Similar to the previous solution, we start with a variable equal to an empty array. But then we have a variable called currentWord equal to an empty string. This variable comes into play later in the for loop (so stay tuned!). Finally, the variable stringLength is equal to its namesake, the length of the string input plus 1. We add 1 for looping purposes:

string = "Coding is the best!"
stringLength = 20

Then we enter the for loop, where one of the conditions is to increment the i variable until it's equal to the stringLength. You probably see now why we added 1 to the string's length: it ensures the loop iterates through each character in the string.

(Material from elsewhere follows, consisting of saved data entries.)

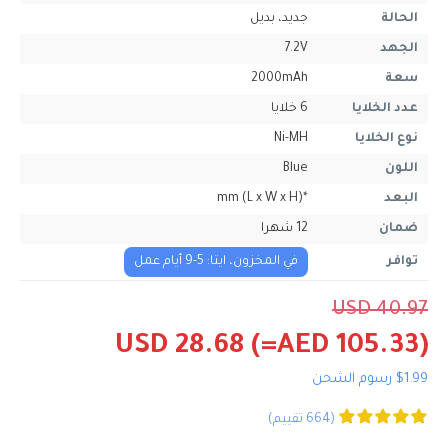
الحالة
جديد، بديل
الجهد
7.2V
سعة
2000mAh
عدد الخلايا
6 خلايا
نوع الخلايا
Ni-MH
اللون
Blue
البعد
*mm (L x W x H)
ضمان
12 شهرا
توافر
في المخزون، ايتا: 5-9 أيام عمل
USD 40.97
USD 28.68
(=AED 105.33)
$1.99 رسوم الشحن
(664 تقييم)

The loop contains several conditional statements. The first if statement checks to see if the character in the string isn't just whitespace and that it's not the last character in the string. If parameters return true, we add that character to the value of currentWord. Now you see the purpose of using currentWord: it allows the function to construct words from each character that isn't a whitespace. This is what it looks like as the loop executes:

i = 0 (currentWord = "C")
i = 1 (currentWord = "Co")
i = 2 (currentWord = "Cod")
i = 3 (currentWord = "Codi")
i = 4 (currentWord = "Codin")
i = 5 (currentWord = "Coding")

But what about when we hit the first whitespace? The first if statement will evaluate false and the program proceeds to the else if that follows. This statement checks to see if i is the last value in the string. If it is, this means we've hit the end of our string (or found the last word) and the program passes it into the words array using the unshift() method (why unshift? Keep reading!). But in this instance, since we are not at the end, this statement evaluates as false too.

The function then hits the final else statement, whose purpose is to take the completed string in currentWord and insert it into the words array. Now unlike my first solution, I decided to use the unshift() method as opposed to shift(). I realized that I could cut out the step of creating another reversed array by simply putting each new value in front of the previous one! After adding the word, the function also adds whitespace to the array and resets the value of currentWord back to an empty string, allowing the next word to be constructed:

words.unshift(currentWord) = [ 'Coding' ]
words.unshift(" ") = [ ' ', 'Coding' ]

Eventually the loop will run its course and the words array will be equal to [ 'best!', ' ', 'the', ' ', 'is', ' ', 'Coding' ]. Finally, just like in my previous answer, the join() method is used to create a string. Unlike my previous join(), I use an empty string ("") as a separator since the words array already contains a specific number of spaces that need to be returned:

Output = "best! the is Coding"

# Conclusion

My biggest takeaway from the 'Reverse String' challenge is to search for different variations of the same problem in order to test your coding ability. It's easy to complete a challenge and memorize the code for solving it, but such rigidity hampers the process of thinking critically. It's possible a technical interviewer will take a classic problem and put a unique spin on it, especially when other companies frequently use the same questions. In these cases, it's important to be flexible and walk-through how the logic of the algorithm will change given the new requirements. You've only truly solved a problem when you understand how each part works, not by memorizing an algorithm's structure.

Trust me, I've been guilty of taking the memorization route and it came back to bite me when I was forced to be flexible. If anything I'm taking this practice time as an opportunity to focus on the how and why of the algorithm. I've found that when I do this I can often discover a solution or the next step of the process if I'm stuck. That being said, I'm still a work in progress and I've definitely run into some problems where I've had to wave the white flag. But the important thing I keep telling myself is to understand how the code works, and that's the best advice I can offer to anyone practicing algorithms.